Museo Ferrari Maranello: tre curiosità insolite

4312 0
4312 0

Il Museo della Ferrari a Maranello, allestito su oltre 2500 metri quadrati a pochi metri dai capannoni dove si allestiscono i bolidi destinati al mercato e i bolidi che gareggiano in Formula 1, è riuscito a ritagliarsi in pochi anni uno spazio di prima grandezza tra le attrattive turistiche del nostro paese. Le visite sono migliaia, da ogni parte del mondo: e questo nonostante Maranello non sia esattamente Roma, Firenze o Milano.

Il Museo è stato rinnovato e riorganizzato completamente nel 2011 e raccoglie non solo le automobili da corsa e i trofei ma anche moltissime curiosità quanto meno insolite.

Lo studio del Drake, in occhiali scuri alla scrivania

 Uno degli scorci più amati del Museo è senza dubbio la ricostruzione dello studio dell’ingegner Enzo Ferrari così come lo si vedeva negli anni ’70. Scarno, essenziale, niente orpelli: un grande tavolo da lavoro, fogli, penne e matite colorate un po’ ovunque, un paio di libri, una vetrina con qualche trofeo e dietro la scrivania lui, il Drake, vestito in un elegante completo grigio con panciotto e cravatta e gli occhiali scuri che – diceva – “gli davano sicurezza”.

L’ingegner Ferrari trascorreva nel suo studio la maggior parte del tempo che passava in fabbrica e, ogni giorno, attraversava le varie aree di lavoro sia della parte sportiva che di quella commerciale parlando con meccanici, capi turno, assemblatori, donne delle pulizie.

Chi gli lavorò accanto a lungo disse che sembrava un primario che passava in rassegna il reparto. Parlava con forte accento emiliano e non alzava mai la voce: se in una riunione i toni si scaldavano, ma accadeva di rado, si prendeva l’ultima parola, a volte togliendosi gli occhiali.

Decine di auto, centinaia di trofei 

 Il museo è una passeggiata tra le meraviglie della storia Ferrari: ci sono i primi modelli delle Formula Uno progettate all’inizio degli anni ’50 ma la cosa più straordinaria sono i prototipi, auto nate per una richiesta ben precisa e mai più replicate. E siccome non si nascondono nemmeno gli errori a poca distanza dalla mitica 312T che vinse tutto ecco la 126C2 che nacque nel 1982 e fu uno dei più clamorosi insuccessi della gestione sportiva di Maranello.

Nell’area americana spicca una 308GT4 che l’importatore statunitense del cavallino Chinetti si fece fare personalmente per correre la 24 Ore di Le Mans. Il telaio era quello di una Dino ma il motore fu progettato apposta: è unica, il suo valore è inestimabile.

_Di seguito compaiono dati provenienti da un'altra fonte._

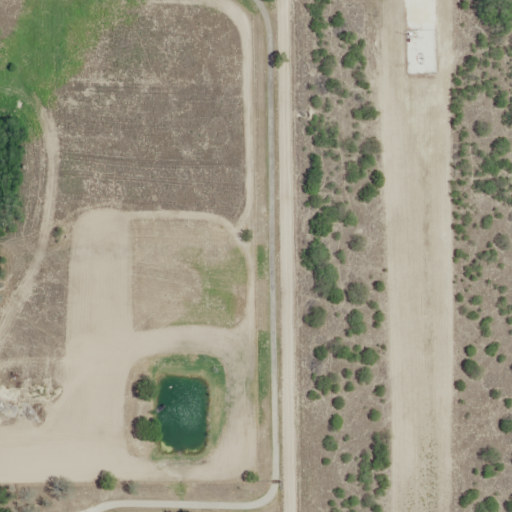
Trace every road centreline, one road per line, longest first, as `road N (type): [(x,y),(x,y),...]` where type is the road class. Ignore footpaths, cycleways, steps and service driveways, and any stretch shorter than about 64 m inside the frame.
road 1 (residential): [(82,251),(228,255),(277,233),(284,191),(278,0)]
road 2 (residential): [(511,121),(359,0)]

Tutti sanno che Steve McQueen è stato un abile pilota e un avido collezionista: quando si trattò di girare il film su Le Mans l’attore pretese la 512S V12, 550 cavalli e 340 km/h di velocità di punta. McQueen chiese e ottenne di utilizzare il mezzo e lo pilotò per diversi lunghi giri sullo storico tracciato misto di Le Mans: poi tentò di acquistarla. “Non è in vendita….” Fu la secca risposta di Maranello: ora è esposta nel Museo.

La Ferrari Colani, un salto nel futuro datato 1989 

 Macchina straordinaria, linea sinuosa e aggressiva, forse la prima vera macchina che meritò l’appellativo di Supercar: disegnata da Lutz Colani nel 1989 pochi mesi dopo la scomparsa di Ferrari, la Colani in qualche modo voleva smentire l’ingegnere convinto assertore che un buon pilota valesse molti cavalli in più di qualche stregoneria aerodinamica. Ma Ferrari lo diceva con il gusto della  provocazione: la Testarossa Colani nel 1992 scatenò i suoi due turbo V12 sulla pista desertica di Salt Lake City battendo il record di velocità per una vettura catalitica: 351 km/h.

Enzo Ferrari era un uomo di principio e d’orgoglio: quando la FIA decise di annullare il regolamento che riduceva a soli 1200 centimetri cubici la volumetria delle vetture destinate alla Formula Cart, l’ingegnere disse… “Vorrà dire che non andremo in pista ma la faremo lo stesso”. L’unica copia della Ferrari Cart è nel museo di Maranello: il compianto Alboreto la provò a Fiorano definendola una delle macchine più divertenti mai guidate. Una vettura nata per scommessa, realizzata come provocazione e che oggi resta una geniale intuizione che non scese mai in gara.